Ik ben Marjolein Cox, momenteel wonend te Mortsel in de Zuidrand van Antwerpen. Ik heb het geluk les te mogen geven op een school op amper 6 km van mijn woonplek. Dat is in het Sint-Jozefinstituut in Kontich, een relatief grote school met zo’n 1500 leerlingen waar de drie finaliteiten vertegenwoordigd zijn. Ik geef aardrijkskunde in de derde graad aan de doorstroom (met en zonder wetenschappen) en de dubbele finaliteit. Dit doe ik nu het zesde schooljaar in deze school. Daarnaast ben ik op school ook vakcoördinator aardrijkskunde en maak ik deel uit van het datateam van onze school dat data aanlevert en verwerkt om te gebruiken in de beleidsvoering. Tot slot werk ik ook nog één dag per week als praktijklector in de educatieve master optie aardrijkskunde aan de KU Leuven. De combinatie van al die verschillende taken biedt garantie voor telkens weer boeiende schooljaren! Ik vind de wisselwerking tussen de lerarenopleiding in Leuven enerzijds en de eigen ervaringen in de praktijk anderzijds heel erg verrijkend voor mezelf.
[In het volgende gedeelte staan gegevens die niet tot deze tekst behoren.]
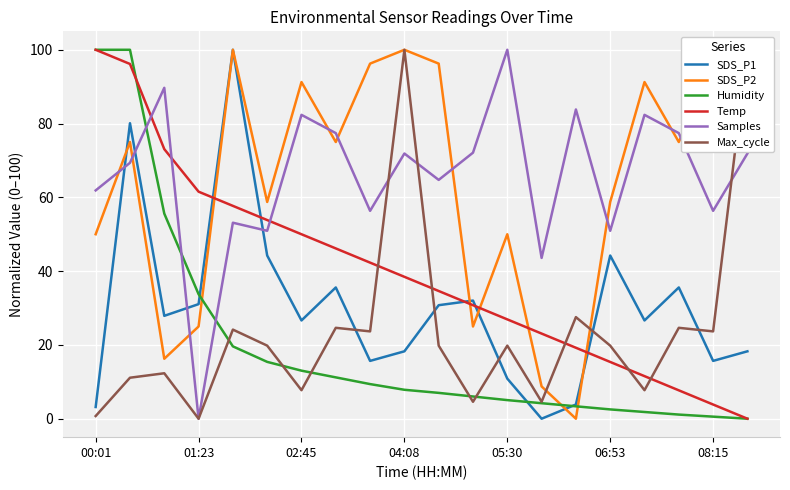

Between 16 and 00:01, which is larger?

16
Hoewel beide werkomgevingen, de school en de universiteit, heel erg verschillend zijn, zijn het toch vooral de collega’s op beide plaatsen die het zo’n aangename werkomgevingen maken. Ik vind het erg waardevol om van gedachte te kunnen wisselen over de aanpak van bepaalde thema’s of bepaalde klassen. Het voordeel van zo’n grote school is ook dat we in de derde graad met twee collega’s aardrijkskunde zijn. Daarnaast zijn er ook veel mogelijkheden om extra engagementen op te nemen die een boost kunnen geven. Zo ging ik vorig jaar bijvoorbeeld mee op een uitwisseling met collega’s naar Finland via Erasmusplus en op bouwkamp naar Bulgarije met de leerlingen van het vijfde middelbaar die voor dit vrijwilligerswerk kiezen.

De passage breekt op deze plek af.